The Undesirable Effects of “Right-ness”
- “Right-ness” leads those who are “wrong” to self-doubt and shut down and live in silent shame.
- Being right takes a lot of energy and people burn out trying to be right. Everyone is exhausted.
- “Right-ness” gets in the way of true intimacy with others. In part, because being right is often fear-based. And fear and love do not exist together…. They are mutually exclusive. Also, “right-ness” often leads to the concealment of one’s true self, and intimacy requires vulnerability.
- “Right-ness” gets in the way of doing what’s effective. People or organizations can get stuck in the quagmire of having to be “right” to the degree to which they fail to make changes and adapt to the world around them.
- “Right-ness” can lead to ongoing, unresolved conflict when there are multiple “right” people in the same system (be it families, churches, or other systems).
- “Right-ness” demands that you have a “right” answer for everything. So, “right” people tend to listen in order to respond rather than to connect and understand.

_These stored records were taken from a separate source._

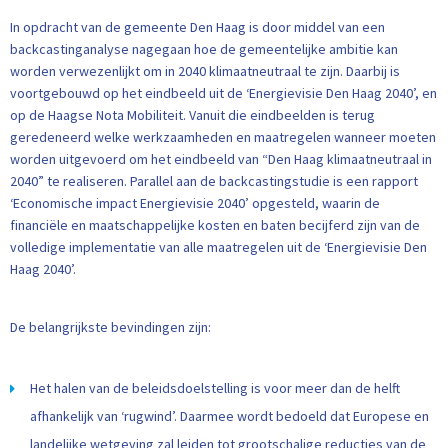
In opdracht van de gemeente Den Haag is door middel van een
backcastinganalyse nagegaan hoe de gemeentelijke ambitie kan
worden verwezenlijkt om in 2040 klimaatneutraal te zijn. Daarbij is
voortgebouwd op het eindbeeld uit de ‘Energievisie Den Haag 2040’, en
op de Haagse Nota Mobiliteit. Vanuit die eindbeelden is terug
geredeneerd welke werkzaamheden en maatregelen wanneer moeten
worden uitgevoerd om het eindbeeld van “Den Haag klimaatneutraal in
2040” te realiseren. Parallel aan de backcastingstudie is een rapport
‘Economische impact Energievisie 2040’ opgesteld, waarin de
financiële en maatschappelijke kosten en baten becijferd zijn van de
volledige implementatie van alle maatregelen uit de ‘Energievisie Den
Haag 2040’.
De belangrijkste bevindingen zijn:
Het halen van de beleidsdoelstelling is voor meer dan de helft
afhankelijk van ‘rugwind’. Daarmee wordt bedoeld dat Europese en
landelijke wetgeving zal leiden tot grootschalige reducties van de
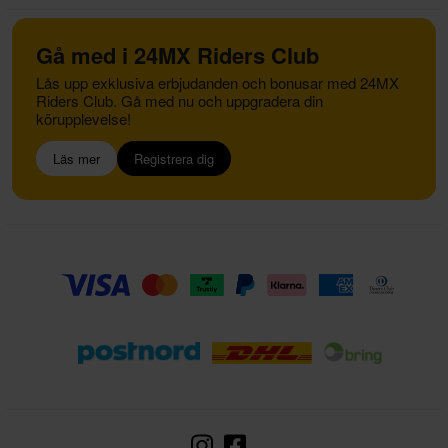
Gå med i 24MX Riders Club
Lås upp exklusiva erbjudanden och bonusar med 24MX
Riders Club. Gå med nu och uppgradera din
körupplevelse!
Läs mer
Registrera dig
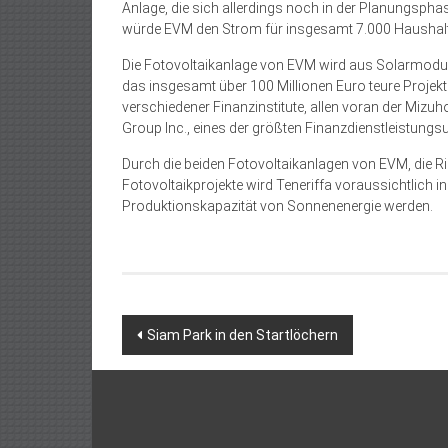
Anlage, die sich allerdings noch in der Planungspha
würde EVM den Strom für insgesamt 7.000 Haushalte
Die Fotovoltaikanlage von EVM wird aus Solarmodule
das insgesamt über 100 Millionen Euro teure Projekt
verschiedener Finanzinstitute, allen voran der Mizu
Group Inc., eines der größten Finanzdienstleistungs
Durch die beiden Fotovoltaikanlagen von EVM, die R
Fotovoltaikprojekte wird Teneriffa voraussichtlich i
Produktionskapazität von Sonnenenergie werden.
Beitragsnavigation
Siam Park in den Startlöchern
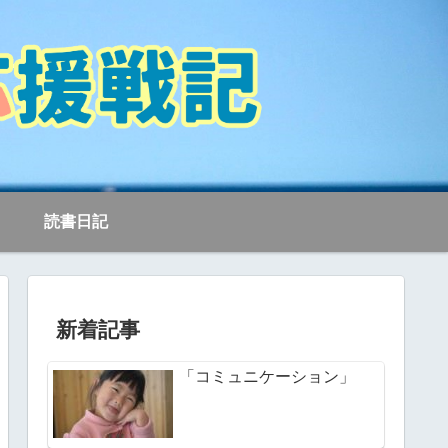
読書日記
新着記事
「コミュニケーション」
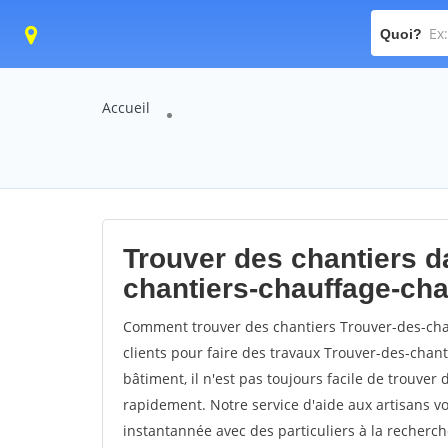
Quoi?
Accueil
Trouver des chantiers da
chantiers-chauffage-c
Comment trouver des chantiers Trouver-des-ch
clients pour faire des travaux Trouver-des-chan
bâtiment, il n'est pas toujours facile de trouver 
rapidement. Notre service d'aide aux artisans 
instantannée avec des particuliers à la recherch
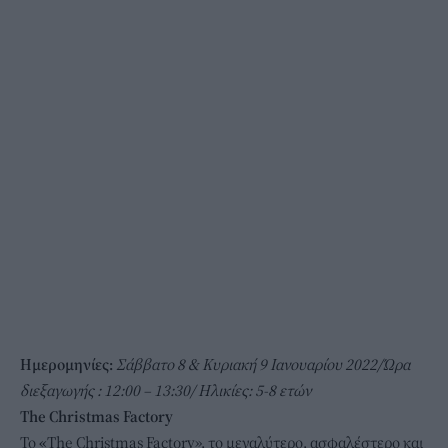
Ημερομηνίες:
Σάββατο 8 & Κυριακή 9 Ιανουαρίου 2022/
Ώρα
διεξαγωγής : 12:00 – 13:30/ Ηλικίες: 5-8 ετών
The Christmas Factory
Το
«
The Christmas Factory»,
το μεγαλύτερο, ασφαλέστερο και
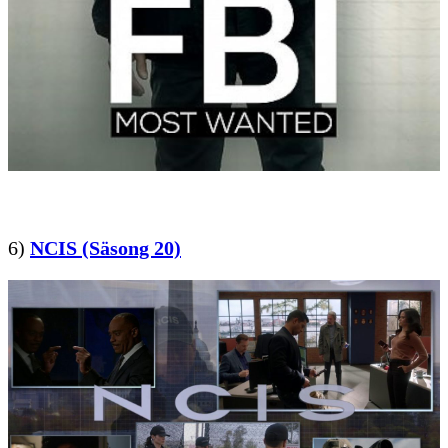
6)
NCIS (Säsong 20)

- “Right-ness” isolates people. In “right” systems or relationships, “wrong” people are forced to the fringes.
- “Right-ness” keeps gifts and talents of “wrong” people from being used well.
- “Right-ness” causes “wrong” people to lose their right to question and think freely.
- “Right-ness” can make us focus on our differences instead of on things we have in common.
- “Right” systems are emotionally unsafe systems.
- “Right-ness” cultivates dependency. People are conditioned not to think for themselves and to become dependent on the “right” people to tell them how to think, feel, and act.